Изменить размер шрифта - +
Более того, это удовольствие может сделаться утонченным, ренессансно соединяющим вечно непримиримые сферы: интеллект и чувство.

Ответы на вопрос, зачем Джойс все это изложил таким странным способом, когда-то уже были даны. И даже сейчас они кажутся вполне внятными. Сложность “Улисса”, как и других модернистских текстов его времени, бросается в глаза и резко контрастирует с простотой сочинений, относящихся к предыдущему реалистическому времени. В литературе XIX века все было вроде бы несложно, совсем как в жизни. Время измерялось минутами, пространство – милями. Сознание человека – мыслями, выстроившимися последовательно и логично. Понятны были чувства, мотивы поступков, переходящие в сюжетность, иногда даже инригующую и замысловатую. Но в начале ХХ века мир в глазах людей теряет свою простоту и понятность. Пространство оказывается куда многомернее, чем виделось прежде. Время уже плохо напоминает хронометр, отмеряющий минуты, и превращается в непрерывный поток. Да и содержание человека становится иным. Движение мыслей и чувств, некогда подталкивавшее сюжет, теперь оказывается следствием более глубоких, подспудных процессов, архаических, бессознательных, безъязыких. Сами сюжеты уже не признаются смыслообразующими и нередко оцениваются как нелепые условные схемы, обедняющие представление о жизни, текучей и всегда изменчивой. Сюжеты возвращаются в книги модернистов, но уже раскисшими, вялыми, едва ли способными организовать текст, который теперь занят не интригами, не внешними эффектами, а поиском собственных оснований.

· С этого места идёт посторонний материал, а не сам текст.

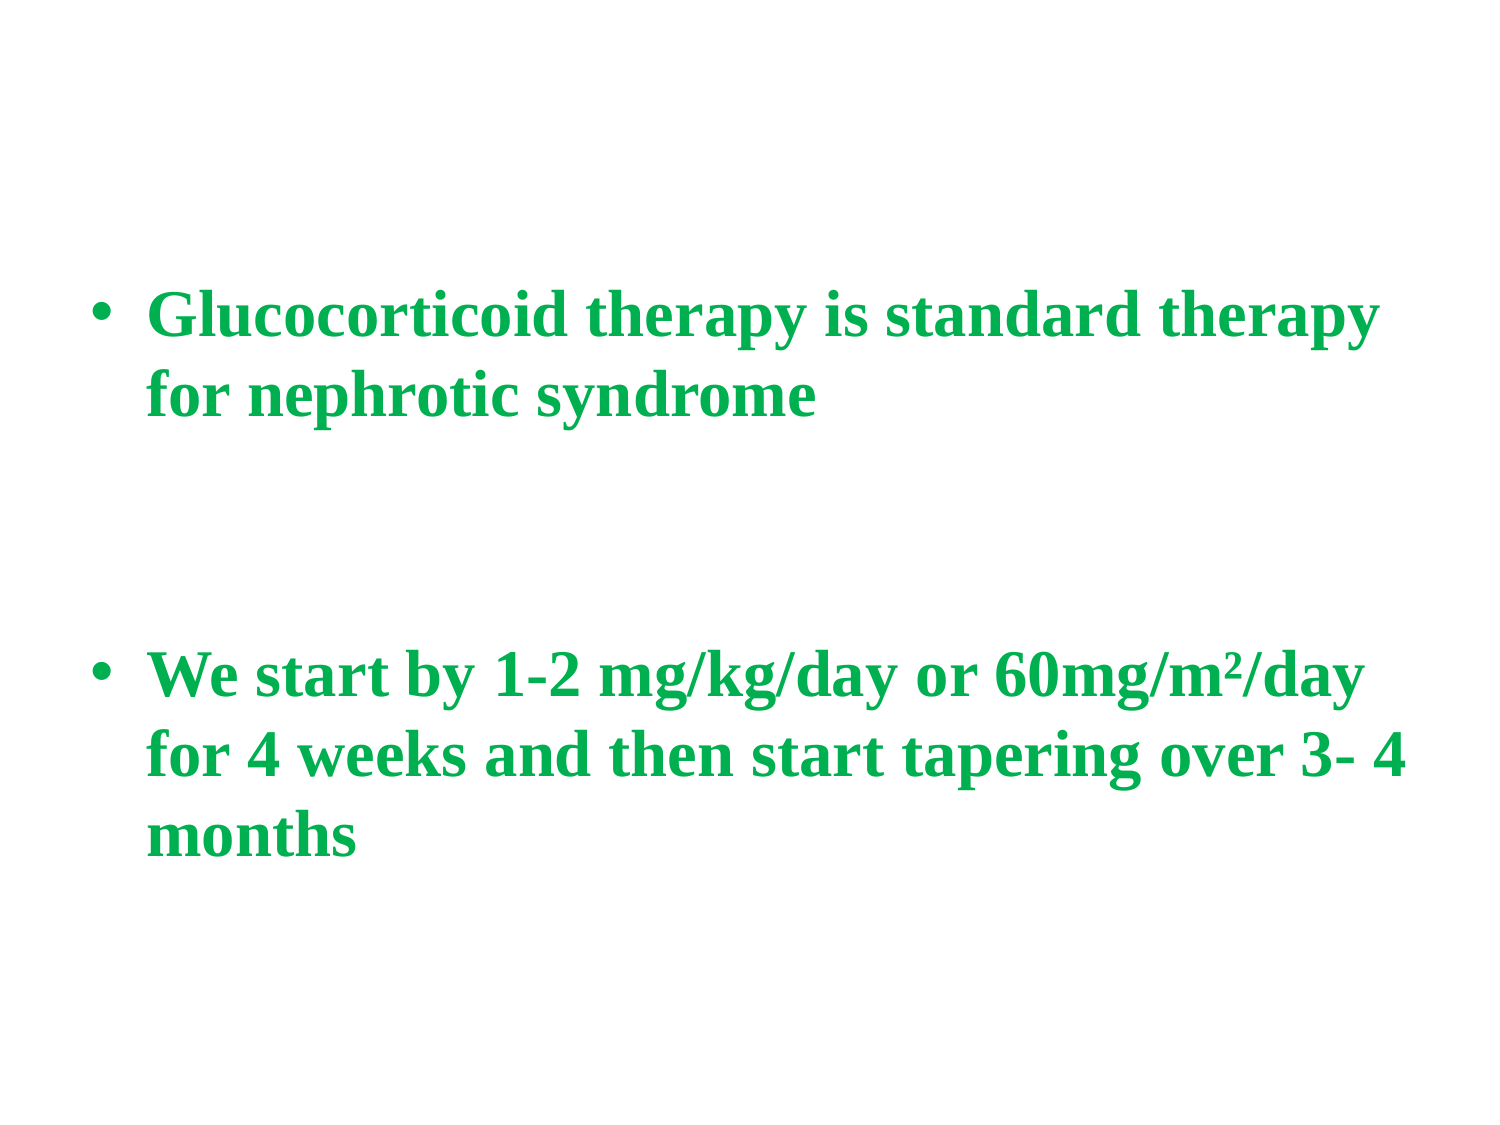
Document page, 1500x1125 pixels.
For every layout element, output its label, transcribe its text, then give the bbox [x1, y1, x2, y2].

list Glucocorticoid therapy is standard therapy for nephrotic syndrome We start by 1-2 mg/kg/day or 60mg/m²/day for 4 weeks and then start tapering over 3- 4 months [75, 262, 1425, 1005]
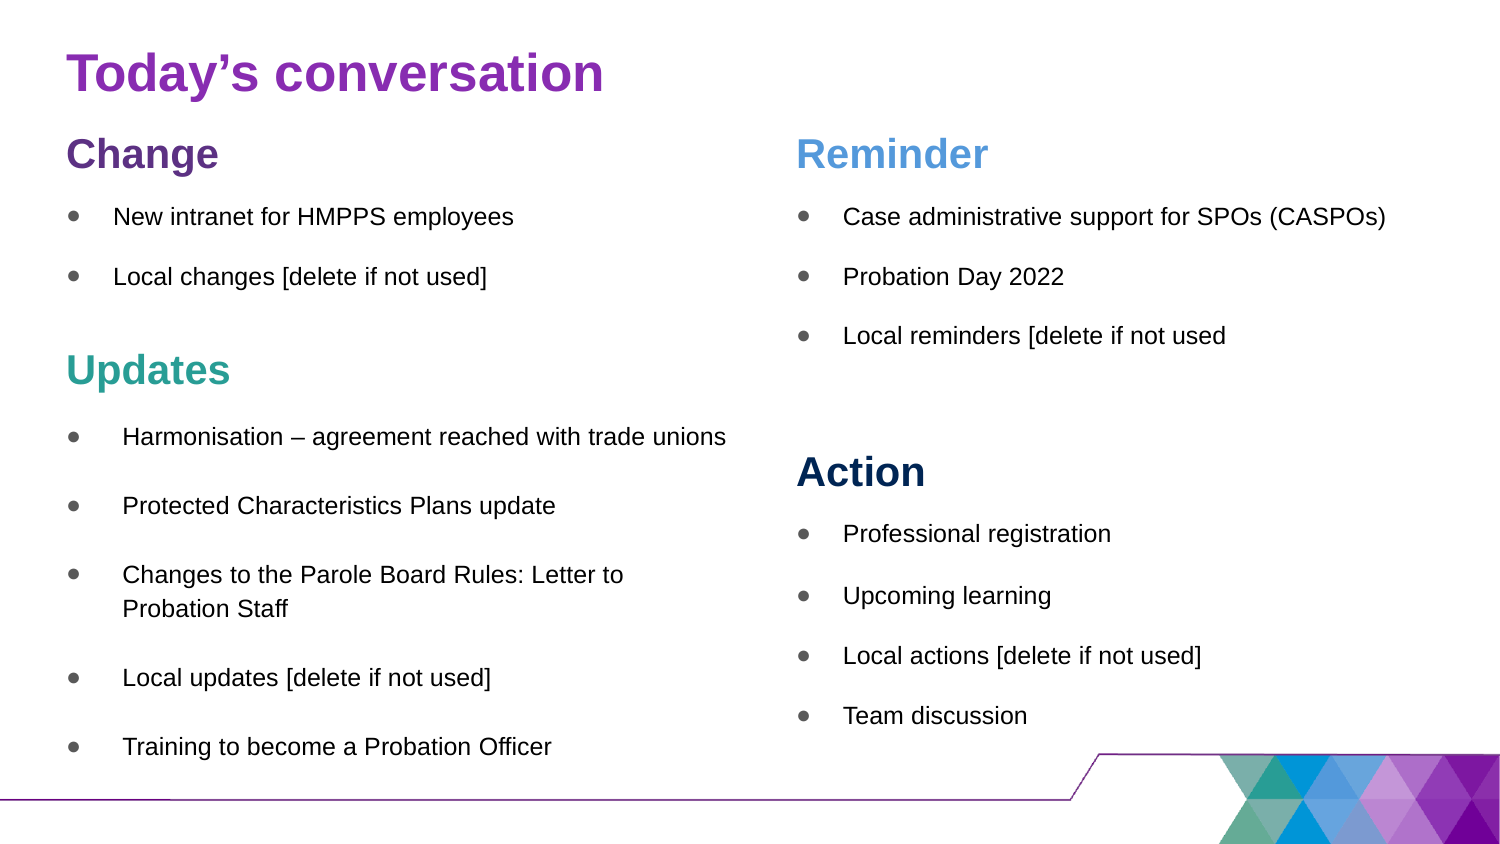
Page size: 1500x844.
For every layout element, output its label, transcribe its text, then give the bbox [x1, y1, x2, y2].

title Today’s conversation [51, 23, 1449, 117]
list Reminder Case administrative support for SPOs (CASPOs) Probation Day 2022 Local reminders [delete if not used [781, 104, 1480, 421]
list Updates Harmonisation – agreement reached with trade unions Protected Characteristics Plans update Changes to the Parole Board Rules: Letter to Probation Staff Local updates [delete if not used] Training to become a Probation Officer [51, 320, 750, 686]
list Change New intranet for HMPPS employees Local changes [delete if not used] [51, 104, 750, 320]
picture [0, 0, 1500, 844]
list Action Professional registration Upcoming learning Local actions [delete if not used] Team discussion [781, 421, 1480, 748]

Именно таков “Улисс” Джеймса Джойса. Это не сюжет, не интрига, а гигантская конструкция, предъявляющая читателю свои внутренние механизмы. Это машина, которая движется за счет того, что непрерывно себя разбирает, анализирует собственные истоки, открывает в цитатной череде тексты, пробудившие ее к жизни, и стоящие за этими текстами другие тексты. И так до бесконечности, проникая сквозь толщу Нового времени к Средним векам, затем – к Античности и, наконец, к архаике, к древним мифам и ритуалам. Возможно, ритуал и есть начало всего, первопричина культуры? Но нет. Ритуал для Джойса – всего лишь ультрасовременная научная конструкция, придуманная этнографами и антропологами. И, протиснувшись сквозь пласты тысячелетий, мы выныриваем в современность, но лишь затем, чтобы снова начать погружение: машина под названием “Улисс” вот уже сто лет работает бесперебойно. И тогда нам открывается горькая истина: у культуры нет никаких оснований. Сегодняшний день рожден прошлым, которое, в свою очередь, сочиняется сегодня. Настоящее неодолимо. Единственное, что нас спасает, – вдохновенная игра, художественная, интеллектуальная, демонстрирующая нам, как якобы рождалась эта картина, та, что сейчас у нас перед глазами, как рождалась наша речь, современный способ изъясняться. Мы научились видеть, говорить, убеждает нас Джойс, благодаря Гомеру, Вергилию, Данте, Шекспиру, Гёте. Их взгляд сохранился в нашей оптике, их следы отпечатались в нашей речи в виде цитат, слов, образов. Пожалуй, здесь и лежит объяснение сложности “Улисса”, его непрерывной игры слов и цитатности, в которую нас погружает Джойс.

 

* * *

Сюжет романа вызывающе прост. Обычный день (19 июня 1904 года) из жизни самого обычного человека, дублинского рекламного агента Леопольда Блума. Он просыпается в своей квартире на Экклс-стрит, 7, завтракает, идет в лавку, посещает общественные бани, едет на похороны старого приятеля, заходит в редакцию газеты “Фримен”, потом в трактир Дэви Берна – перекусить, покупает своей жене книгу, сидит в баре отеля “Ормнод”, затем – в кабачке Барни Кирнана, где становится объектом инвектив ирландского националиста, после оказывается на городском пляже и т. д., а в конце, подобно Одиссею, возвращается домой к своей Пенелопе, жене Молли. Всё обычно. Заурядный день, разве что омраченный для Блума догадкой, что жена ему изменяет.